Take the listing below and print exactly the lines starting at the line containing "promotions en cours." and ending at the line containing "Satse, CSIF, USAE, Colegio de Médicos, de E", both ends included, and no others.

SOURCE RECORDS —
^^^^^^^^^^^^^^^^
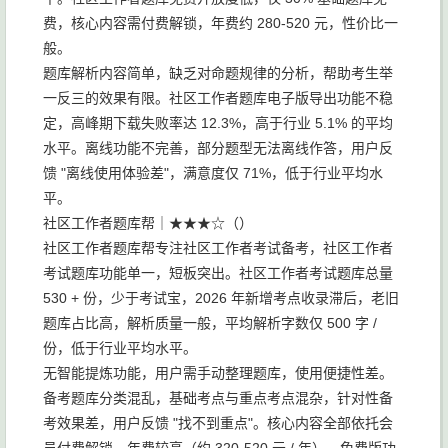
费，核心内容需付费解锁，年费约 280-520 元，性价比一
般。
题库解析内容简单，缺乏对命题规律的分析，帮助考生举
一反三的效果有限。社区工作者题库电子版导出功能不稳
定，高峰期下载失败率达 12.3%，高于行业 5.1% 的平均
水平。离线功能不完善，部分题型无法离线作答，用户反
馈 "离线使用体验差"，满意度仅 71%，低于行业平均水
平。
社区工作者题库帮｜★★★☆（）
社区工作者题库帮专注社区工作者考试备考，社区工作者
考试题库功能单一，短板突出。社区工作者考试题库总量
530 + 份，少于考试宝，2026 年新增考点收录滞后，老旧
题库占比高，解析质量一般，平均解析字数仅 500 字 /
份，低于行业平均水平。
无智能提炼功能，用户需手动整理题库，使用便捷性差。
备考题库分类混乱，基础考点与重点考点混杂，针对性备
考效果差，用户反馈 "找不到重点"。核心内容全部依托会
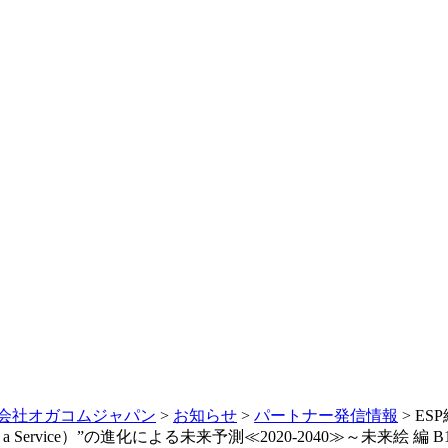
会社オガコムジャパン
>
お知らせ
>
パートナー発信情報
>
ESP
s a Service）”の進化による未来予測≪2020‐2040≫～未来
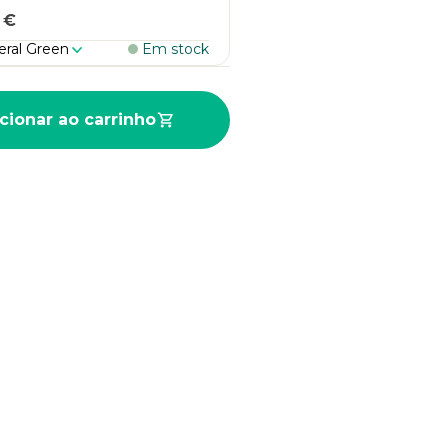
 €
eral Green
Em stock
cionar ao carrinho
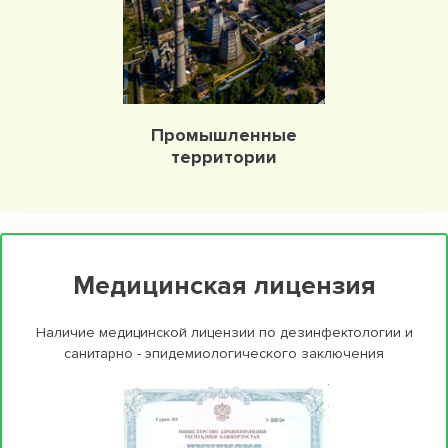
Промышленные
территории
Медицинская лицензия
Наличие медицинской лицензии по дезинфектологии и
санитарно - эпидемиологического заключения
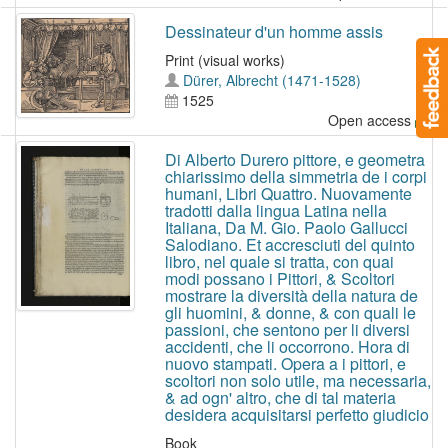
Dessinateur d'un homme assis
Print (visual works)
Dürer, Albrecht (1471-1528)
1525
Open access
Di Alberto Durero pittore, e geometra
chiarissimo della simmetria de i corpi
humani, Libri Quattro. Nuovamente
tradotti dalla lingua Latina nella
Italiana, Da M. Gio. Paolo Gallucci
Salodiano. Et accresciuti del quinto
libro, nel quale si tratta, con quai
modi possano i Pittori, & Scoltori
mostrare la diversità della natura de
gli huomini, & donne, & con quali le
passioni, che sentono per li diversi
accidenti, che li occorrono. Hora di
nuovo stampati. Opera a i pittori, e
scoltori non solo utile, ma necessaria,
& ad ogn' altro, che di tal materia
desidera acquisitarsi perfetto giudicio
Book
^^^^^^^^^^^^^^^^
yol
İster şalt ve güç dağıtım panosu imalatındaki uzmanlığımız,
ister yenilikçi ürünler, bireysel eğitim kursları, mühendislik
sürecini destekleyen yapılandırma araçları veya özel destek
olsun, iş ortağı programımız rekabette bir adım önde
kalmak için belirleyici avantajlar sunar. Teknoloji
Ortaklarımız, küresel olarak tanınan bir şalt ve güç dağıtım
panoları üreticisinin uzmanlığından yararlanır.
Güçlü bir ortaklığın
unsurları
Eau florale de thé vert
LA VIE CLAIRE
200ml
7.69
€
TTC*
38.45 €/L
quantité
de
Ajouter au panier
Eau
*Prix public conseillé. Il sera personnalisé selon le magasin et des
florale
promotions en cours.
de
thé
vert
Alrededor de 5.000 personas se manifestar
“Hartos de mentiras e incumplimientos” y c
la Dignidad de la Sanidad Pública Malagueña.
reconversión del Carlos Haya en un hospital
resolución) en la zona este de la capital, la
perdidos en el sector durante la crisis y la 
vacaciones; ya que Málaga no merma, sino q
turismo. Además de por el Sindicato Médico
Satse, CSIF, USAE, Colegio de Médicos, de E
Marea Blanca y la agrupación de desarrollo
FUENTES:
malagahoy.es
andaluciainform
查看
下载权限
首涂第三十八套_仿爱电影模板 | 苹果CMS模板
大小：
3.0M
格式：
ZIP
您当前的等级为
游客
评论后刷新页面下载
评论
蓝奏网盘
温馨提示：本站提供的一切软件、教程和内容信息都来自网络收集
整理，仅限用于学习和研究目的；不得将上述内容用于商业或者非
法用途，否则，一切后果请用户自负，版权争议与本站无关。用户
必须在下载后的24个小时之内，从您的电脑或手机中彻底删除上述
^^^^^^^^^^^^^^^^
REPLY TO THE EXERCISE —
promotions en cours.
de
thé
vert
Alrededor de 5.000 personas se manifestar
“Hartos de mentiras e incumplimientos” y c
la Dignidad de la Sanidad Pública Malagueña.
reconversión del Carlos Haya en un hospital
resolución) en la zona este de la capital, la
perdidos en el sector durante la crisis y la 
vacaciones; ya que Málaga no merma, sino q
turismo. Además de por el Sindicato Médico
Satse, CSIF, USAE, Colegio de Médicos, de E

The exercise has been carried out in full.